Custom Designed Circuits

In addition to the CAD models used to develop and implement Edith, custom-built PCBs were designed to support the embedded hardware. Using perf boards, we developed small, compact tactile circuit boards that effectively integrate haptic feedback motors while efficiently utilizing the limited space available within our compact glasses. An example of the PCB we designed and implemented is presented below.
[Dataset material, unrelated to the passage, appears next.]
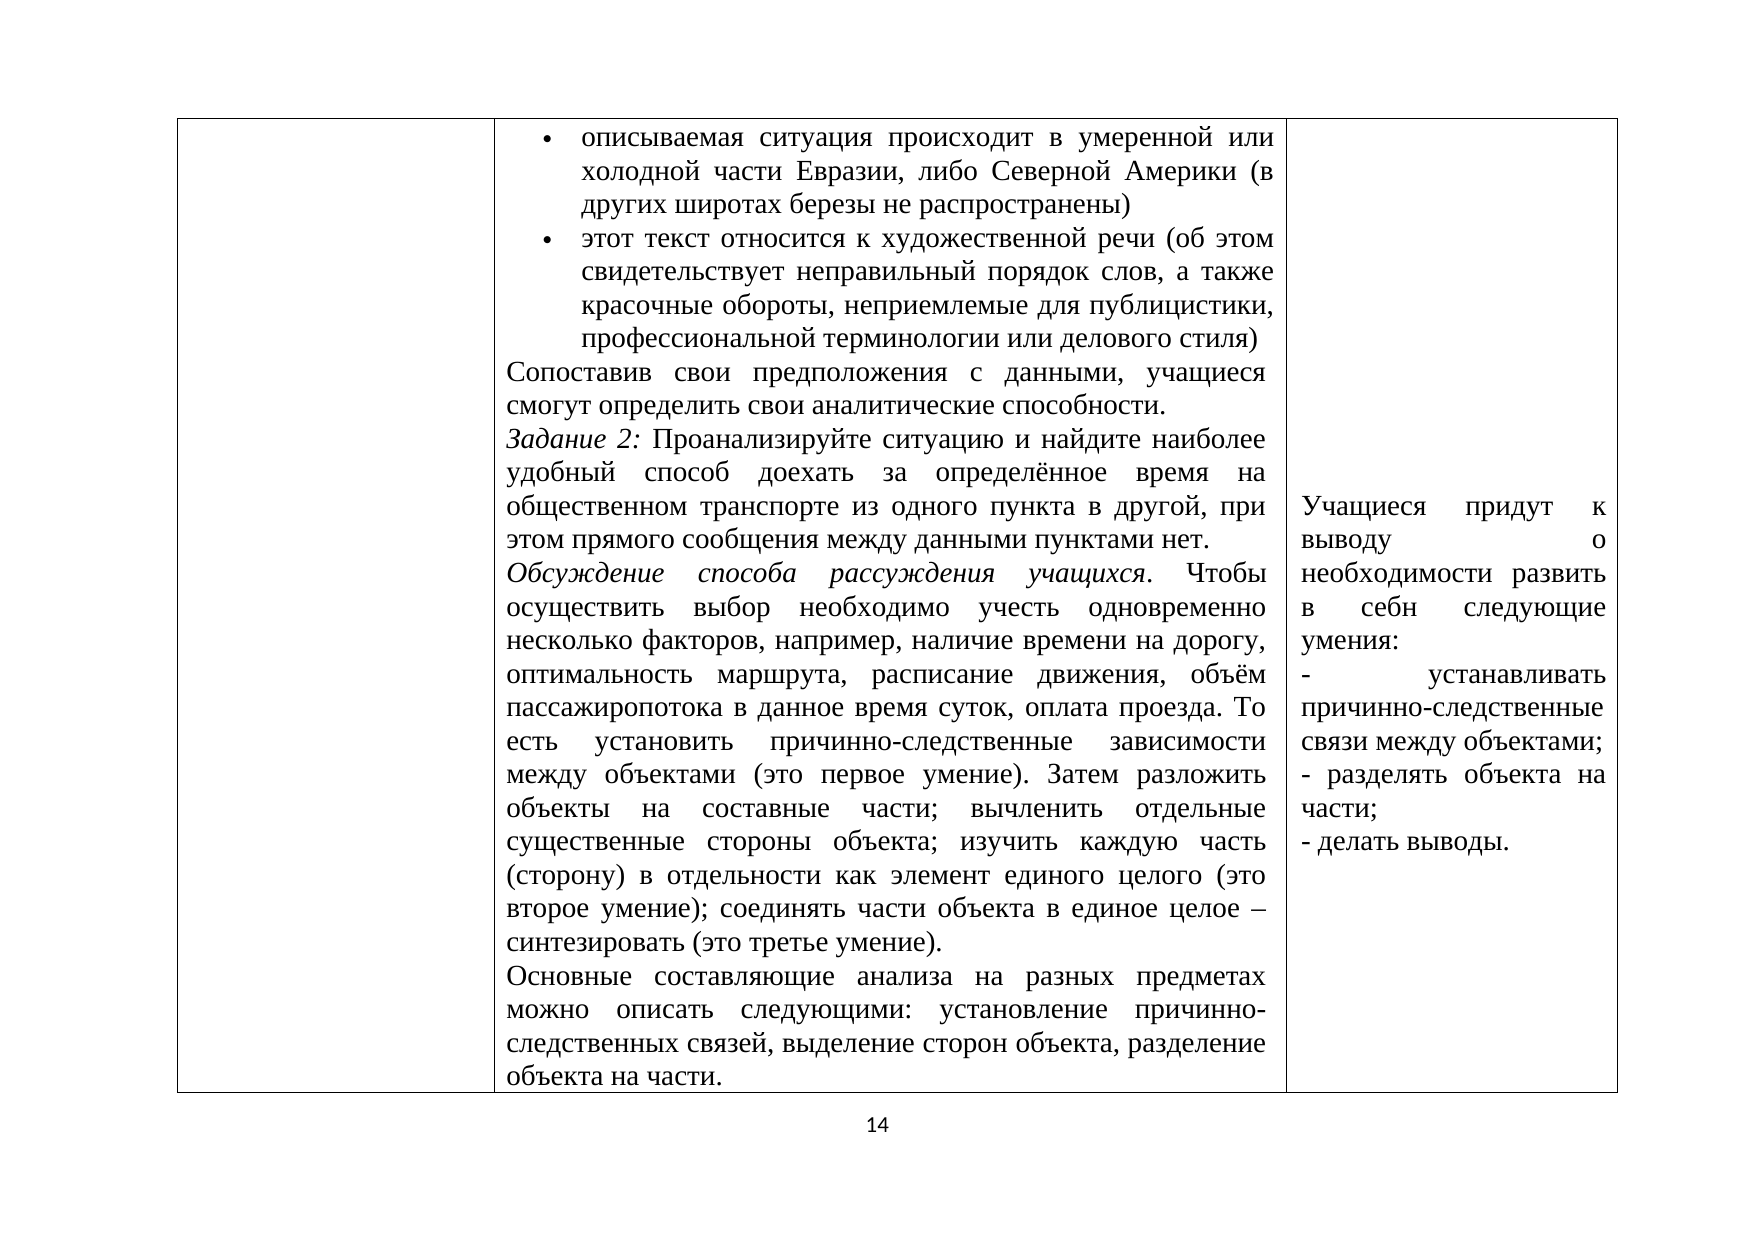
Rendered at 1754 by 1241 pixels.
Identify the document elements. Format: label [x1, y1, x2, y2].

While similar designs exist, our approach is particularly exciting as it was developed to be as small and compact as possible using only resources available at a university hackathon or makerspace.

Our takeaways

We entered this competition as four driven individuals with one goal in mind: to walk out with the greatest creation we could build in 36 hours. But beyond the project itself, what made this experience truly special was being surrounded by our closest friends—watching each other work with enthusiasm, dedication, and relentless determination was nothing short of inspiring. For 36 hours, we were confined within the walls of the David Packard Electrical Engineering Building, yet in that space, we found countless moments of growth. Each of us came into this hackathon with different backgrounds—whether in embedded systems, cutting-edge machine learning, or CAD design—but together, we played to each other’s strengths and, more importantly, pushed ourselves to learn. The challenges we faced were often outside our comfort zones, leaving us no choice but to adapt and grow. From interfacing with a Raspberry Pi for the first time to soldering custom PCBs on a perf board, every obstacle became an opportunity to expand our skill sets. By the end, each of us walked away not only with new technical expertise but also with memories that will last a lifetime. Oh, and about five empty Monster cans each!